Carta Launches Law Division with Avantia Acquisition, Its Fourth Deal in 8 Months

▼ Summary
– Carta acquired Avantia, a UK-based AI-powered law firm, to launch Carta Law, an integrated legal and compliance layer within its private capital ERP platform.
– This is Carta’s fourth acquisition since October 2025, following Accelex, Sirvatus, and ListAlpha, as it builds a single platform for private capital operations.
– Avantia serves over 200 asset managers, including 30% of the world’s largest funds, and uses its AI workflow engine, Ava, to process high-volume legal work before human attorney review.
– Carta Law connects legal tasks directly to fund operations, so actions like subscription agreement reviews and KYC checks update compliance and fund records on the same platform.
– Carta hit $500 million in revenue in 2025, and the acquisition reflects its strategy to own the full stack of private capital operations, despite a 2024 data misuse incident that raised trust concerns.
Carta has just completed its fourth acquisition in eight months, and this one signals a decisive shift in the company’s strategy. The purchase of Avantia, a UK-based AI-powered law firm for asset managers, launches Carta Law, an integrated legal and compliance layer embedded directly inside its private capital ERP platform. This is no longer a cap-table company; Carta is building an enterprise operating system for private markets, and it has decided that system needs its own law firm.
Since October 2025, Carta has been on a buying spree. It acquired Accelex, an AI-powered data extraction platform for alternative investments; Sirvatus, a loan administration platform for private credit fund CFOs; and in March 2026, ListAlpha, a deal-flow and relationship management platform that launched Carta CRM. Each acquisition filled a specific gap in the private capital workflow. The Avantia deal is the one that makes the overall strategy impossible to ignore.
Avantia was founded in 2019 by James Sutton, a former solicitor at Slaughter and May and former general counsel at Sculptor Capital Management. Structured as an alternative business service under UK law, it combined licensed lawyers with technology-driven workflows in a way traditional firms cannot. By the time of the acquisition, Avantia served more than 200 global asset managers, including 30% of the world’s largest funds, supporting transactions across over $15 trillion in assets under management. Its AI platform, Ava, processes high-volume transactional work, contracts, compliance checks, and regulatory filings before passing the output to human attorneys for verification.
The pitch for Carta Law is straightforward: private equity and venture capital firms should no longer need to send routine legal work, fund formation documents, subscription agreements, KYC and AML checks, and compliance filings to outside counsel at hourly rates. Instead, Carta Law promises AI-native delivery with outcome-based pricing and lawyer-backed review, all connected to the same system of record that already holds the firm’s cap tables, valuations, and investor data. A subscription agreement reviewed by Ava flows directly into the system that manages the investor’s capital account. A KYC check triggers updates across compliance records and fund administration simultaneously.
Henry Ward, Carta’s chief executive, has been explicit about the logic. The largest private equity firms, he said, are paying top-tier law firms for high-volume, ultimately routine legal work, and they should not have to. The mechanism is unusual: Carta is not selling legal software to law firms. It is becoming a law firm, regulated and licensed, that happens to be embedded inside a technology platform.
But the ambition carries a specific kind of risk. In January 2024, Carta faced a credibility crisis when a sales employee used confidential cap-table data to solicit a secondary share transaction without the knowledge of the company whose data was accessed. The incident led Carta to exit the secondary trading business entirely, and Ward acknowledged that even the perception of data misuse could erode trust. Carta Law requires an even deeper level of data access than cap-table management. Legal and compliance workflows involve privileged communications, investor identities, regulatory disclosures, and contractual terms that are among the most sensitive categories of information in finance. For firms that remember the 2024 incident, the convenience of integration will need to be weighed against the consequences of a repeat.

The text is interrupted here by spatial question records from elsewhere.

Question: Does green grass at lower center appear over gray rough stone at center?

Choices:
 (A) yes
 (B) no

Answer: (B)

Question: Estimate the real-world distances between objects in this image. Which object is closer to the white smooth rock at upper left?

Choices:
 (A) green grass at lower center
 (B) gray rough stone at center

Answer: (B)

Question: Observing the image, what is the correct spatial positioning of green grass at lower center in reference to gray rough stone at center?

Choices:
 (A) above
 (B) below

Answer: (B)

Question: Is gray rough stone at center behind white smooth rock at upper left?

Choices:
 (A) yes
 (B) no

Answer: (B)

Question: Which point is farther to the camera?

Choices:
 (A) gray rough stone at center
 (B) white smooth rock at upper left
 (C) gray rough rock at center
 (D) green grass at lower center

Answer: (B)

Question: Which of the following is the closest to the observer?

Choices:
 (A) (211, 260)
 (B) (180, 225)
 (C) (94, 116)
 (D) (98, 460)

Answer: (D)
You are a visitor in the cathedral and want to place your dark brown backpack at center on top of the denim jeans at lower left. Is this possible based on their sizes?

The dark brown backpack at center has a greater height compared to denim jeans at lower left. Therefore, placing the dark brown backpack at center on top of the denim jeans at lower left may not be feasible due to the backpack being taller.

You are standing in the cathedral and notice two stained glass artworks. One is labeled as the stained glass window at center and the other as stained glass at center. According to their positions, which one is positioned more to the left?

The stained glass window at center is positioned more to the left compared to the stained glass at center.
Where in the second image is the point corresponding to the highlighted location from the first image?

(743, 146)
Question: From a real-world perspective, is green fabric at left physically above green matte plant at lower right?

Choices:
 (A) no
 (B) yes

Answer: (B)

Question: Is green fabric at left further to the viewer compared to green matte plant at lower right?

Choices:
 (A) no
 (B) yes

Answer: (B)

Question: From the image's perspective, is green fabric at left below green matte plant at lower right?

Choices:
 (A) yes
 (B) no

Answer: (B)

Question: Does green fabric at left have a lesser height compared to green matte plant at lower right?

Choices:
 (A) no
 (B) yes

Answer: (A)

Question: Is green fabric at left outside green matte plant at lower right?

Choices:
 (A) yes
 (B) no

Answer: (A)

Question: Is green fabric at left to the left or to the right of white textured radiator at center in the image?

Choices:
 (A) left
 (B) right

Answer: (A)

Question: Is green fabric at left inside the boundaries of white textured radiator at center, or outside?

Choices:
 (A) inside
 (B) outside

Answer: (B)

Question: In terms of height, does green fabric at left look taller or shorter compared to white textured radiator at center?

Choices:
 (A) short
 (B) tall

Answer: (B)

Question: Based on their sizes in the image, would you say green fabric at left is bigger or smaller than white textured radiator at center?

The Avantia acquisition arrives at a moment when the boundaries between technology platforms and professional services are dissolving across industries. Anthropic’s recent $1.5 billion joint venture with Blackstone, Goldman Sachs, and others aims to embed AI engineers directly inside portfolio companies. The growing legal AI sector in Europe is producing startups that treat compliance not as a cost centre but as a product. Carta’s move to acquire a regulated law firm and fold it into an ERP platform is a variation on the same theme: the belief that the separation between software and services is an artefact of an older industry structure, not a permanent feature of how work gets done.
Whether that belief is correct depends on whether Carta’s clients want a single vendor for everything, or whether the concentration of functions creates dependencies that sophisticated financial firms would rather avoid. Carta hit $500 million in revenue in 2025, and its acquisition pace suggests a company that has decided the answer is consolidation. Four deals in eight months is not a company testing a thesis. It is a company executing one, and the Avantia acquisition is the deal that makes the thesis most legible: Carta wants to own the full stack of private capital operations, from the first term sheet to the final compliance filing, and it is willing to buy a law firm to get there.